これを書いた当時、私は治療方針を変えることをまったく考えていませんでした。


退院後、1週間ほど経って、方針転換を言い出したのは妻でした。
湿潤すれば、転移の有無にかかわらず、強力な抗がん剤放射線を使った治療をしなければならない。そうなってからでは遅いと。見えない部分のリスクに命をかけられないというのが妻の意見でした。

転移は結局どこかで腫瘍が育って大きくならないとわからないらしいので、湿潤有り=強力な抗がん剤治療決定ということになるんですね。そうなれば、大変な副作用、その後の二次がんのリスクなども一緒に背負い込むことになってしまう。

妻の意見はまったく正しく、保存治療の成果が良く、保存の可能性が高いと信じていた私を相当悩ませました。保存治療は命を天秤にかけることに他ならないから、この状況で保存治療の正しさを主張するのは無理といえるからです。
見えない部分があれば、石灰化した邪魔者を何とかして取ってしまえばいい。実はそう考え、他の先生に意見を求めて受診もしました。
硝子体手術といって、目の中を手術するということもあるにはあるのですが、目のガンである網膜芽細胞腫には、手術をすることによって、がん細胞が目の外へ散ってしまう恐れがあるために、手術はタブーでした。目は硬い膜で包まれているので、そのいわばバリアを傷つけることになってしまうからです。散ってしまえば、近くに脳があり、もし転移すれば大変なことになります。。
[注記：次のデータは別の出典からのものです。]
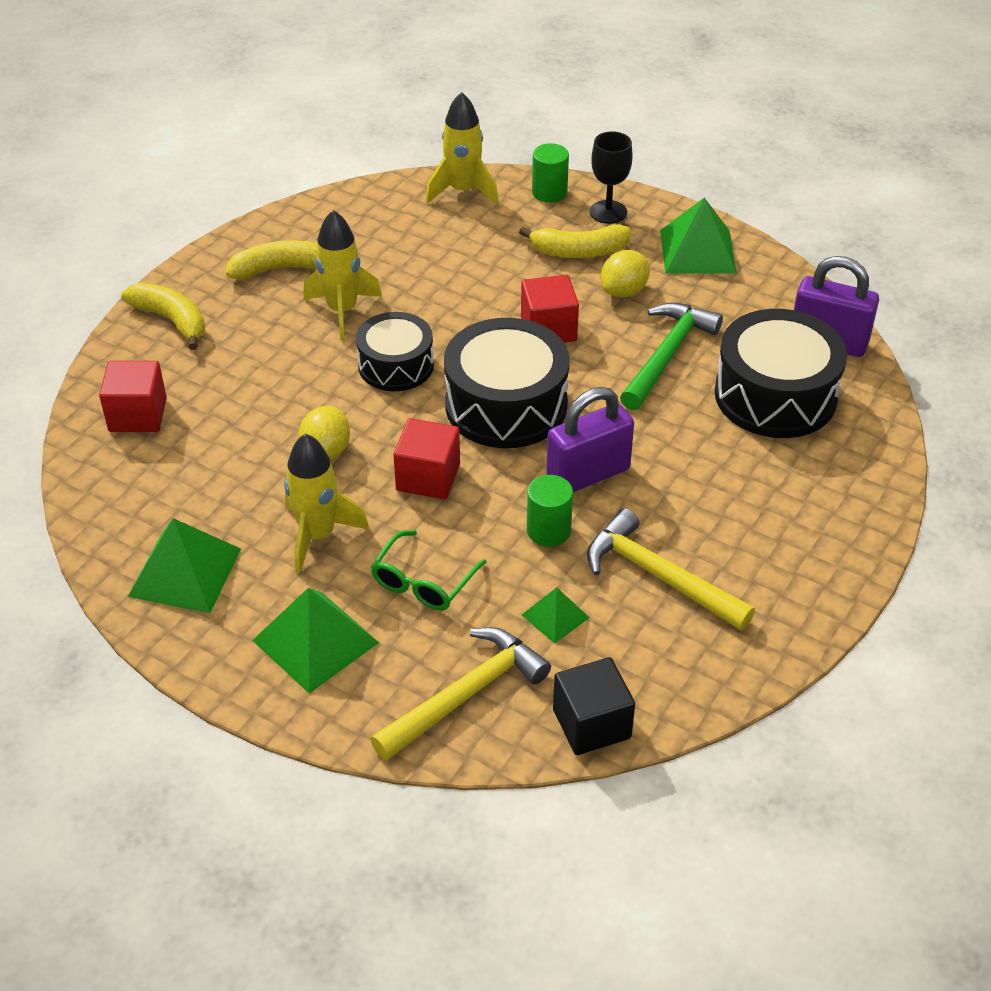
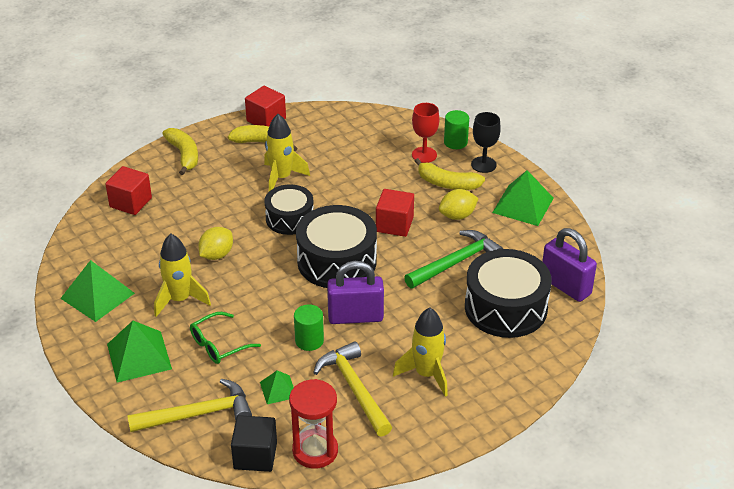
camera: 25 degrees right, 5 degrees down
(428, 477) = (262, 288): red cube -> red cube (266, 120)
(463, 191) = (403, 127): yellow rocket -> yellow rocket (426, 374)
(519, 221) = (424, 155): none -> red goblet
(669, 684) = (315, 451): none -> red hourglass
。
それでも何か手は無いか、そういう望みをかけての受診でしたが、実際、網膜芽細胞腫に対する硝子体手術の症例は過去をさかのぼっても国内では数件のようで、そのような賭けを、娘の視神経乳頭部を見るためだけに行うことはできませんでした。


その後、私が悩みすぎて、一時期私からは話し合いができずに時間をすごし、妻にその状況を責められて、言い合いになったり、つらい状況でした。

肝心な部分が見えない、それがきっかけで、保存できるかもしれない(と私個人が判断している)娘の目を摘出する。。。とても受け入れられませんでした。

夫婦の意見として、摘出の方針にしようと、一旦は決めたのですが、その後でさえ、私個人の思いは保存できるのではないかということに囚われていました。
片目となる娘に待っているかもしれない、困難。そして、それにさらされる娘。
そうやって成長した娘が、保存できたのではないかと私に投げかける。
または、保存を続けて、不幸にも転移して、娘が亡くなってしまったら。妻は私を責めるだろう。
そんなことも考え、悩みました。


最終的に摘出のお願いを先生にしたのが手術前日でした。


父親として、娘の命の危険はこれ以上冒せない。
私の大事な妻にとっても一番大事な存在である娘の命の危険をこれ以上冒せない。
そして、娘には自分より長く生きていてほしい。
私が生きているあいだ、どんなことがあっても娘を守りたい。
それらが摘出を覚悟したときの思いです。


不思議と、今は晴れやかな気持ちです。
これでよかったんだと、心から思います。妻も同じ気持ちのようです。

あたらしいステージが、はじまったようです。